**TEKS DITAMPILKAN**:
Dalam
berbagai kesempatan, kita merasakan diri kita begitu cepat terbawa suasana di
sekitar kita. Ketika di dalam majelis ilmu, kita larut dalam ketenangan jiwa
dan kerendahan hati. Kasih sayang Allah begitu terasa di dalam setiap napas
yang kita hembuskan. Hati kita yang selama ini tandus oleh kelalaian dan
kesalahan, kini mendapat percikan keimanan dan keinsyafan, di dalam setiap
detik yang terlewati.
Namun
berbeda halnya ketika mejelis telah usai. Kita seakan terbangun dari tidur panjang.
Lalu merajut kembali untaian dosa dan silap. Kebersamaan Allah tak lagi kita
rasakan. Tak ayal, kita pun berbuat seenaknya saja. Kita tak peduli lagi dengan
batasan-batasan yang telah digariskan Allah di dalam hidup kita.
Kemudian
dampak yang tak terelakkan dari corak kehidupan kita yang di atas adalah sikap
kita yang selalu overaktif; baik secara mental maupun fisik. Ketika kita
ditimpa kesusahan penghidupan, kita berkeluh kesah sejadi-jadinya. Kemudian
ketika kita diliputi keluangan penghidupan, kita begitu egoistis menikmati
anugerah Allah. Kita bertingkah seakan yang hidup di dunia ini hanya kita saja.
Sementara manusia di mata kita umpama barang dagangan yang bisa perlakukan
sekehendak kita. Iya, inilah kita yang sesungguhnya, makhluk yang selalu melampaui
batas.
Lalu apa
yang menyebabkan kita begitu cepat terbawa suasana di sekitar kita? Jawabannya
adalah karena kita tidak mempunyai prinsip, atau tidak memegang teguh prinsip
kita. Kita harus akui kalau tabiat manusia umpama pucuk pohon, yang begitu
pasrah pada kehendak angin.

**YANG DITANYAKAN**:
Apakah tiap pernyataan berikut sesuai dengan teks yang ditampilkan? Jawab ya atau tidak untuk masing-masing, lalu kutip persis kata-kata dari teks yang menjadi penentunya.
(a) Saat berada di majelis ilmu, kita larut dalam ketenangan jiwa dan kerendahan hati.
(b) Saat ditimpa kesusahan penghidupan, kita tetap sabar dan diam.
(c) Tabiat manusia diumpamakan seperti akar pohon.
Baris-baris yang ada sesudah ini tidak dipakai sama sekali.

**INFORMASI DITAMPILKAN**:
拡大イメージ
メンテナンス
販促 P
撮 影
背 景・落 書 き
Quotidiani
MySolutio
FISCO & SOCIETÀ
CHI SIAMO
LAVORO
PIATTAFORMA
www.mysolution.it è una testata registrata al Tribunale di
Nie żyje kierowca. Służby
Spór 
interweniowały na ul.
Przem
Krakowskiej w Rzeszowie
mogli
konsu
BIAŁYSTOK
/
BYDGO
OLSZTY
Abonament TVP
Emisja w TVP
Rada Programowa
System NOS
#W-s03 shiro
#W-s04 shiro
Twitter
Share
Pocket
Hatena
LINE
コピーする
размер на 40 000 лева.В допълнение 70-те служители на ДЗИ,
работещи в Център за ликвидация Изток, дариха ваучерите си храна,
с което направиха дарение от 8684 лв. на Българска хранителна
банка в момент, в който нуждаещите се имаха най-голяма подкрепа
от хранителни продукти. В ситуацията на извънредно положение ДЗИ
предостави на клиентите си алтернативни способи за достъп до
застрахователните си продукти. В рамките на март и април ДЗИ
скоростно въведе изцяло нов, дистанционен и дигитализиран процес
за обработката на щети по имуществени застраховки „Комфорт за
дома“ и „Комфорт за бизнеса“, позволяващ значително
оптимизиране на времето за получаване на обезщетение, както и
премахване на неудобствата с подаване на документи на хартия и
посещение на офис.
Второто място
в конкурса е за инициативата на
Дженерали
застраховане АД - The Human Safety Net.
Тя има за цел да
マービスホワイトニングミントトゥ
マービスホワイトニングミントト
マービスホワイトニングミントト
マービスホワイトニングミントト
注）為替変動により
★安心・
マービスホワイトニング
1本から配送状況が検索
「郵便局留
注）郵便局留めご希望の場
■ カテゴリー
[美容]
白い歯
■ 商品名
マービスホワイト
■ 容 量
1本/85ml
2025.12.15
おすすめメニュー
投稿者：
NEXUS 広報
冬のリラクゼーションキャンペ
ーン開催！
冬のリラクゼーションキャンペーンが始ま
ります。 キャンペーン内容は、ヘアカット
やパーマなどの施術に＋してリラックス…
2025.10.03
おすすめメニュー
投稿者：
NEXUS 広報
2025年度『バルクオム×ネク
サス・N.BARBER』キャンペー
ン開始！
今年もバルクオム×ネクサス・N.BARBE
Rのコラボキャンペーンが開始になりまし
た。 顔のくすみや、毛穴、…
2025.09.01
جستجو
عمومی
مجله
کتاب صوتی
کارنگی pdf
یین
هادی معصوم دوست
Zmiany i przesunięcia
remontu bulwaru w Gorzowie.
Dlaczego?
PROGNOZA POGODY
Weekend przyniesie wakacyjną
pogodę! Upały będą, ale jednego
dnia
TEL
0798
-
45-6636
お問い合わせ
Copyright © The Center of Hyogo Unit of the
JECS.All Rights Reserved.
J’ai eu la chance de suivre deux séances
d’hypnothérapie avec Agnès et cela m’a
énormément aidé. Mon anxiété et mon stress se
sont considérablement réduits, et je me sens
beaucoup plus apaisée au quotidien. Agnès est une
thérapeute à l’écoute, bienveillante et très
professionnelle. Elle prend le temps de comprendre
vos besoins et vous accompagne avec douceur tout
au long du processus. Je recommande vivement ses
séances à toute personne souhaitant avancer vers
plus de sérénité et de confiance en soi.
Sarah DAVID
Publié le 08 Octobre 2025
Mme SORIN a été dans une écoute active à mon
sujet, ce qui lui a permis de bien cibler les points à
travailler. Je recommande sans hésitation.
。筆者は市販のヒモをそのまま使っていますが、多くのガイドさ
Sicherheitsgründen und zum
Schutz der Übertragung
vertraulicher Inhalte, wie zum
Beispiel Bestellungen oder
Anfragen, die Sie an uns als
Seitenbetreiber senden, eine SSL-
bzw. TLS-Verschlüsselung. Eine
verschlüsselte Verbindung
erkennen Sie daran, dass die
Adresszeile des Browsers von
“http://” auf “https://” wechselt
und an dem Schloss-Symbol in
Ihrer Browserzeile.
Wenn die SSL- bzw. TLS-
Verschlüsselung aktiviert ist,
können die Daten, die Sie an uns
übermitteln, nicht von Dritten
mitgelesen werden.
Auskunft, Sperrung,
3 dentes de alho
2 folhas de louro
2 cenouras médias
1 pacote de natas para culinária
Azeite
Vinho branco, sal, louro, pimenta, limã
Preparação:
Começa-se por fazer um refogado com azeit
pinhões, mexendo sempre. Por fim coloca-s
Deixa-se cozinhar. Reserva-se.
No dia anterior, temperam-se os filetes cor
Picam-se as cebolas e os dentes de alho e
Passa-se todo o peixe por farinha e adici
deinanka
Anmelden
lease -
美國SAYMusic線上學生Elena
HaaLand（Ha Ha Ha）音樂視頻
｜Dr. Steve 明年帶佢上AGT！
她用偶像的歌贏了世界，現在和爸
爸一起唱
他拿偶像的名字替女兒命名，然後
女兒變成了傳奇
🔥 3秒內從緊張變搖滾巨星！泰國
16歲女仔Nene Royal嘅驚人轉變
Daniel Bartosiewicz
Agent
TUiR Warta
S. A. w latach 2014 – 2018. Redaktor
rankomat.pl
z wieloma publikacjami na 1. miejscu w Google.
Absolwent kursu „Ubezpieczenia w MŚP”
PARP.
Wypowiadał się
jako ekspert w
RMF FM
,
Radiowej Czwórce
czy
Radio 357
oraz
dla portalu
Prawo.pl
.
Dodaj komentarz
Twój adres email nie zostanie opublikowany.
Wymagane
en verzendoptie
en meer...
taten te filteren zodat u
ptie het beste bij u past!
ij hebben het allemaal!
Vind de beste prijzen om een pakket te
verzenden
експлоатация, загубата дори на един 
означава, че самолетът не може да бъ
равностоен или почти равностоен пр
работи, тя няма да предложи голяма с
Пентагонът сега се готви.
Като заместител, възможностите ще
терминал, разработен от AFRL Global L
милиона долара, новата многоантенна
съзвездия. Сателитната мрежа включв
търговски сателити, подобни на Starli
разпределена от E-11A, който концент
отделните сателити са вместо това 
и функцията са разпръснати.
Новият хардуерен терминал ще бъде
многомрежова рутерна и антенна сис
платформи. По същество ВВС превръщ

**PENYELESAIAN SOAL**:
(a) Ya: "kita larut dalam ketenangan jiwa dan kerendahan hati"
(b) Tidak: "kita berkeluh kesah sejadi-jadinya"
(c) Tidak: "tabiat manusia umpama pucuk pohon"